Philipp Reisner philipp.reisner at linbit.com
Wed Jul 5 18:15:01 CEST 2006

> Apologies for the detail below, but I want to make sure I'm going about
> this the right way - Here's what I'm thinking as a way to fix this --
> please comment; you know this code so much better than I do!
> 1. Add a new field in the mdev - rs_failed - that counts the number of
> NegDSReply's received, init to zero
>    at start of resync


> 2. Move the code that checks for end of resync into a new routine -
> drbd_check_for_end_resync() and change it
>    to check if the bitmap weight is <= rs_failed.

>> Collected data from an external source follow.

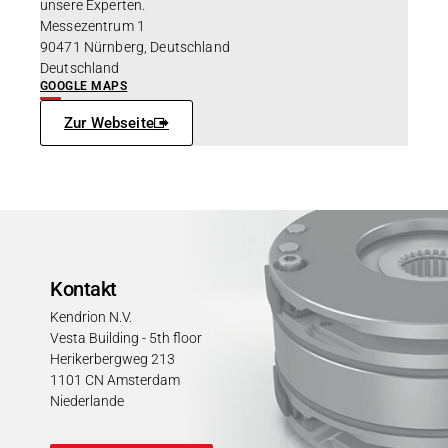
unsere Experten.
Messezentrum 1
90471 Nürnberg, Deutschland
Deutschland
GOOGLE MAPS
Zur Webseite
Kontakt
Kendrion N.V.
Vesta Building - 5th floor
Herikerbergweg 213
1101 CN Amsterdam
Niederlande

> 3. Change drbd_try_to_clean_on_disk_bm to schedule w_update_odbm if
> _any_ bits are cleared on disk (perhaps it should
>    be some-bit-cleared AND (rs_failed!=0 || extent-now-completely-clear)
> - that wont change the current behavior if
>    no failures occur -- I'm just a bit worried about doing this too
> often...

I see the problem here... And I have am advice for you.
The bm_extent holds the number of dirty bit for the extent (rs_left).
Add a member there that holds the number of IO errors for that
sync extent (rs_failed).
... Do you know by now what I mean ?

> 4. Add a call to drbd_check_for_end_resync() in got_NegDSReply() to
> handle the case where the last block failed.


> 5. Find all the places where rs_total, rs_mark_left and the bitmap
> weight are referenced and include rs_failed as
>    necessary (e.g. BM_PARANOIA_CHECK in drbd_bitmap.c).